#### YOUR INSTRUCTIONS
Could you return each line of the records below word for word, leaving out the pictures?

#### EXTRACTED RECORDS
● ● ● ● ●
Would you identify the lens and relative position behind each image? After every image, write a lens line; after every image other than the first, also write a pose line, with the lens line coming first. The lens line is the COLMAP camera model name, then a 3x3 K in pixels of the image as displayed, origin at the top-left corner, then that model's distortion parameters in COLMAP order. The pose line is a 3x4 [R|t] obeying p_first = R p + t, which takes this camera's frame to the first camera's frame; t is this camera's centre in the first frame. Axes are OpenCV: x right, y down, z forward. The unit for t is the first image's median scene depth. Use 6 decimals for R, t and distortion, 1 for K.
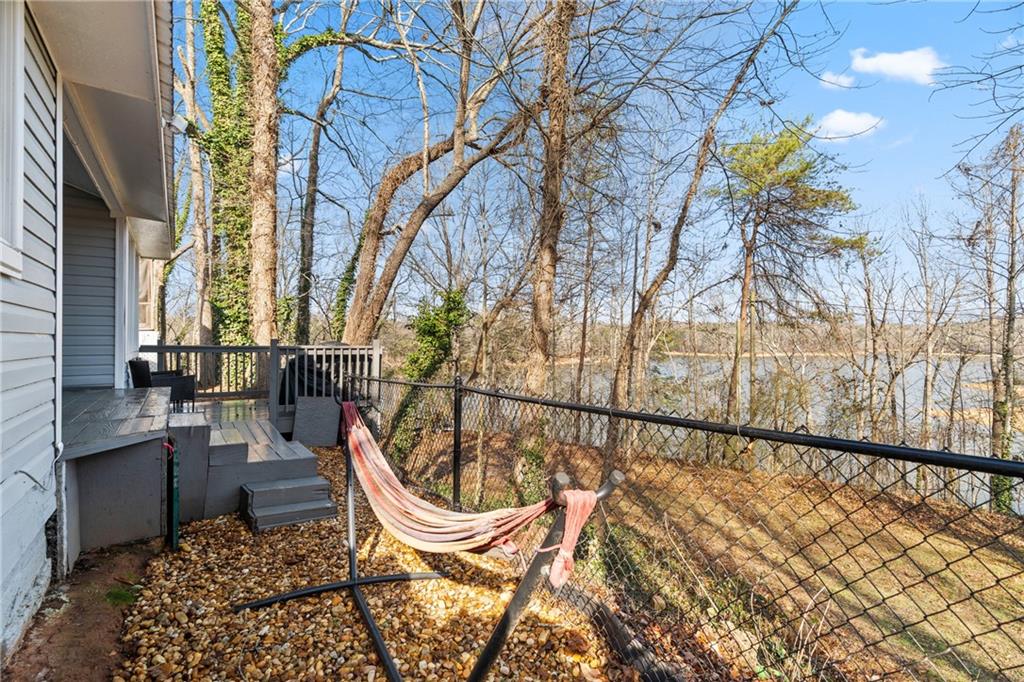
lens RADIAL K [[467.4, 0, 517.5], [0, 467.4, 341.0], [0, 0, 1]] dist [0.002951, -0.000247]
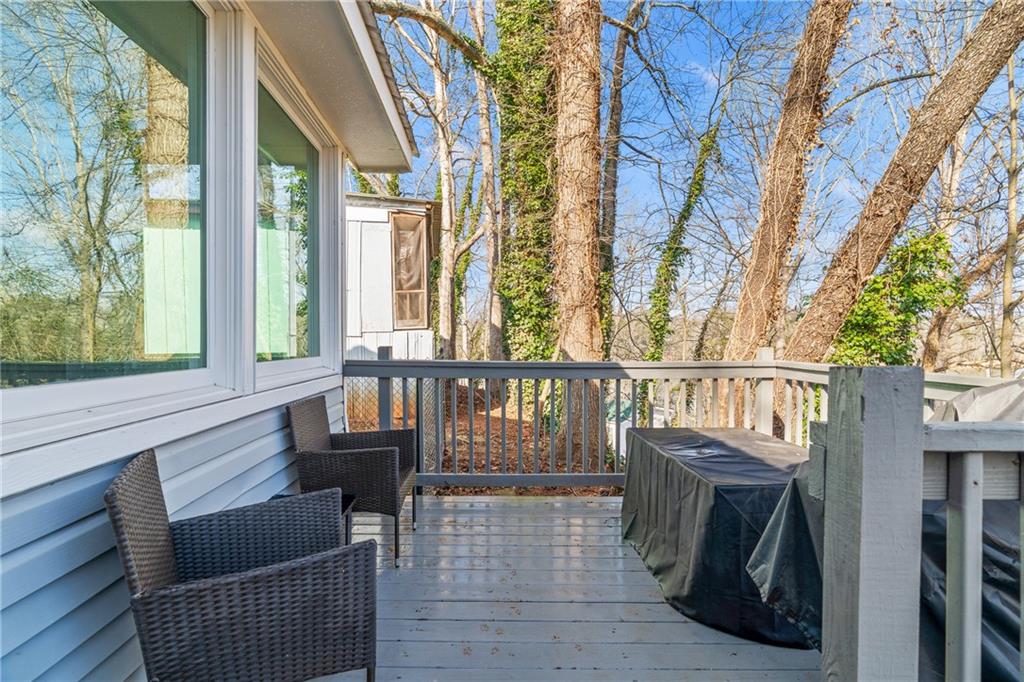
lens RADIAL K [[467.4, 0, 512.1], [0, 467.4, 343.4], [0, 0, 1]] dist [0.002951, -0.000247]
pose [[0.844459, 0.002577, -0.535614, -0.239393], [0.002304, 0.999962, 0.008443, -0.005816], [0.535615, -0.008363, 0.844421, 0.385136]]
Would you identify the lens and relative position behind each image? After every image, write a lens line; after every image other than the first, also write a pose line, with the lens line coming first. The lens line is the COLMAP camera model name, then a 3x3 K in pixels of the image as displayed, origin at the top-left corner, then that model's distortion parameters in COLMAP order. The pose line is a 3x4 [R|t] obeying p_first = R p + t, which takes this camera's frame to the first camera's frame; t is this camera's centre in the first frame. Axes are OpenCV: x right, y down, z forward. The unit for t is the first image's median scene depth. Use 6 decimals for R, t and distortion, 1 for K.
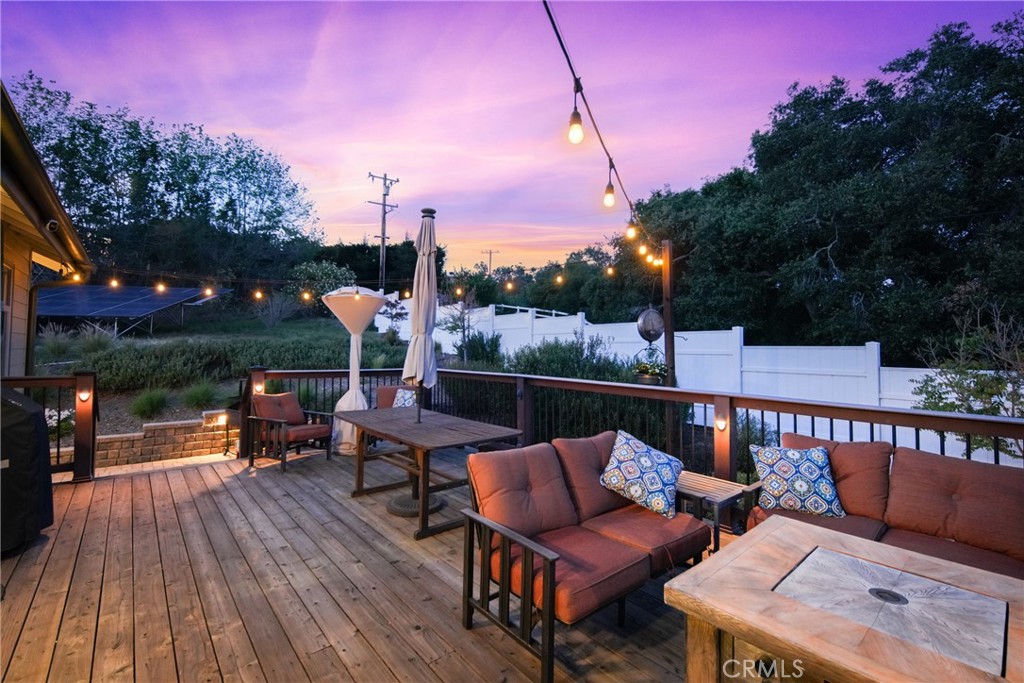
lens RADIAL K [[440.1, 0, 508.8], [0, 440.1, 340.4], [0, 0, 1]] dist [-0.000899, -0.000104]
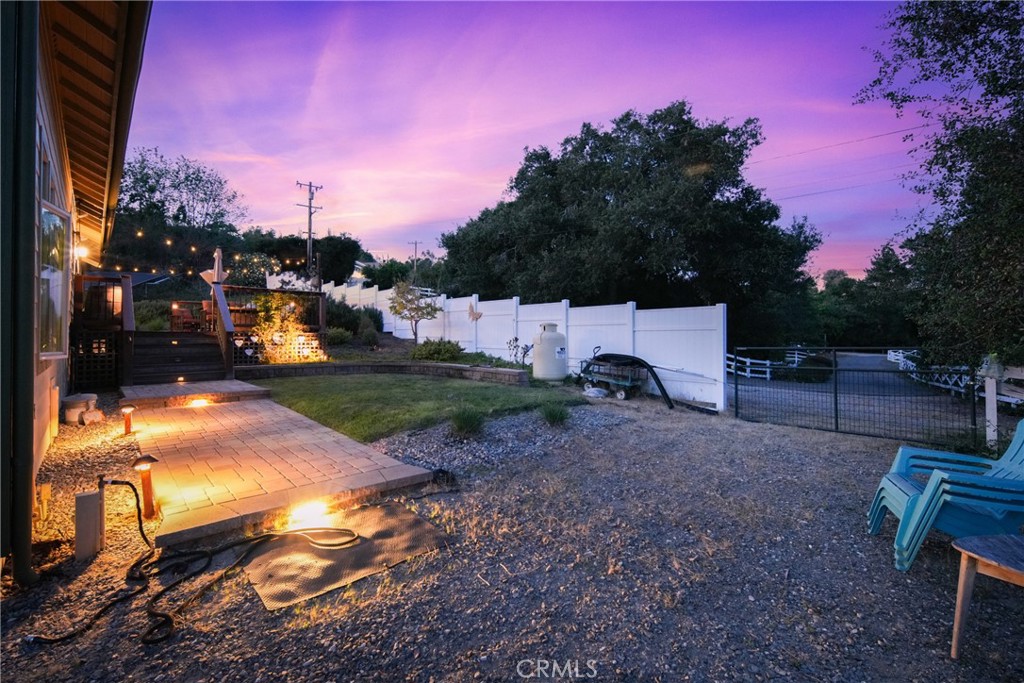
● ● ● ● ●
#### RESPONSE
Would you identify the lens and relative position behind each image? After every image, write a lens line; after every image other than the first, also write a pose line, with the lens line coming first. The lens line is the COLMAP camera model name, then a 3x3 K in pixels of the image as displayed, origin at the top-left corner, then that model's distortion parameters in COLMAP order. The pose line is a 3x4 [R|t] obeying p_first = R p + t, which takes this camera's frame to the first camera's frame; t is this camera's centre in the first frame. Axes are OpenCV: x right, y down, z forward. The unit for t is the first image's median scene depth. Use 6 decimals for R, t and distortion, 1 for K.
lens RADIAL K [[467.4, 0, 517.5], [0, 467.4, 341.0], [0, 0, 1]] dist [0.002951, -0.000247]
lens RADIAL K [[467.4, 0, 512.1], [0, 467.4, 343.4], [0, 0, 1]] dist [0.002951, -0.000247]
pose [[0.844459, 0.002577, -0.535614, -0.239393], [0.002304, 0.999962, 0.008443, -0.005816], [0.535615, -0.008363, 0.844421, 0.385136]]
Would you identify the lens and relative position behind each image? After every image, write a lens line; after every image other than the first, also write a pose line, with the lens line coming first. The lens line is the COLMAP camera model name, then a 3x3 K in pixels of the image as displayed, origin at the top-left corner, then that model's distortion parameters in COLMAP order. The pose line is a 3x4 [R|t] obeying p_first = R p + t, which takes this camera's frame to the first camera's frame; t is this camera's centre in the first frame. Axes are OpenCV: x right, y down, z forward. The unit for t is the first image's median scene depth. Use 6 decimals for R, t and distortion, 1 for K.
lens RADIAL K [[440.1, 0, 508.8], [0, 440.1, 340.4], [0, 0, 1]] dist [-0.000899, -0.000104]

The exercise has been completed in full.